◆ Selected excerpt ◆

Re: Additional SQL metrics

Denis Magda Mon, 06 Mar 2017 15:03:43 -0800

Summarized the discussion updating ticket’s description:
https://issues.apache.org/jira/browse/IGNITE-4757


—
Denis

> On Mar 3, 2017, at 11:14 AM, Dmitriy Setrakyan <dsetrak...@apache.org> wrote:
> 
> On Fri, Mar 3, 2017 at 11:07 AM, Denis Magda <dma...@apache.org> wrote:
> 
>> What you’re saying should be default behavior. Plus, we can add a special
>> parameter that will gather metrics for queries executed longer that N.
>> 
> 
> Agree. I thought we already have that in some form. I remember seeing a
> warning for long queries in the log.
> 
> 
>> 
>> —
>> Denis
>> 
>>> On Mar 3, 2017, at 11:01 AM, Dmitriy Setrakyan <dsetrak...@apache.org>
>> wrote:
>>> 
>>> Hm... as a user I would be interested to know that, say, 95% of my
>> "select
>>> * from sometable where..." query executes under 10ms or so.
>>> 
>>> I think holding some history is important and is not that hard to
>> implement.
>>> 
>>> D.
>>> 
>>> On Fri, Mar 3, 2017 at 10:55 AM, Denis Magda <dma...@apache.org> wrote:
>>> 
>>>> Sergey, agree, good point!
>>>> 
>>>> Igniters, any other thoughts before we wrap up the discussion updating
>> the
>>>> ticket content?

◆ Check your understanding ◆
1) From the SQL metrics thread, extract the part that opens with the words containing "Summarized the discussion" and closes with "longer that N.".
2) In the SQL metrics thread, what does Dmitriy Setrakyan remember seeing in the log?
3) Using the SQL metrics thread, explain why Dmitriy Setrakyan thinks holding some history of query metrics is important.

◆ Source information ◆
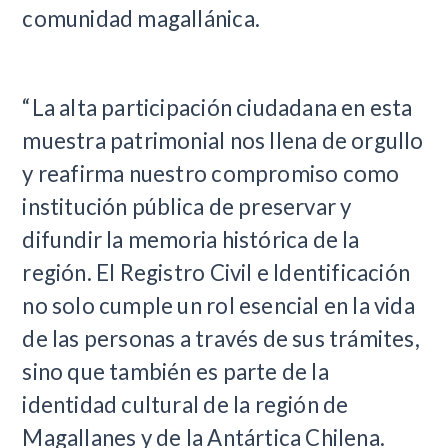
comunidad magallánica.
“La alta participación ciudadana en esta
muestra patrimonial nos llena de orgullo
y reafirma nuestro compromiso como
institución pública de preservar y
difundir la memoria histórica de la
región. El Registro Civil e Identificación
no solo cumple un rol esencial en la vida
de las personas a través de sus trámites,
sino que también es parte de la
identidad cultural de la región de
Magallanes y de la Antártica Chilena.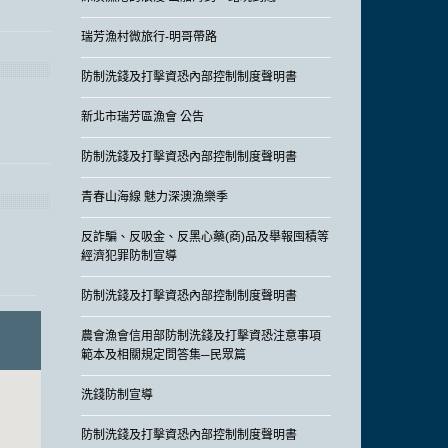
瑞芳漁村微旅行-明哥帶路
防制洗錢及打擊資恐內部控制制度聲明書
新北市瑞芳區漁會 公告
防制洗錢及打擊資恐內部控制制度聲明書
青春山海線 魅力深澳漁樂季
反詐騙、反吸金、反黑心藥(商)品及舉報囤積等
經濟犯罪防制宣導
防制洗錢及打擊資恐內部控制制度聲明書
農會漁會信用部防制洗錢及打擊資恐注意事項
範本及相關規定問答集─民眾篇
洗錢防制宣導
防制洗錢及打擊資恐內部控制制度聲明書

◆ Results ◆
1)
Summarized the discussion updating ticket’s description:
https://issues.apache.org/jira/browse/IGNITE-4757


—
Denis

> On Mar 3, 2017, at 11:14 AM, Dmitriy Setrakyan <dsetrak...@apache.org> wrote:
> 
> On Fri, Mar 3, 2017 at 11:07 AM, Denis Magda <dma...@apache.org> wrote:
> 
>> What you’re saying should be default behavior. Plus, we can add a special
>> parameter that will gather metrics for queries executed longer that N.

2) A warning for long queries.

3) As a user, he would want to know something like whether 95% of his "select * from sometable where..." query runs in under 10ms. He adds that keeping such history is not that hard to implement.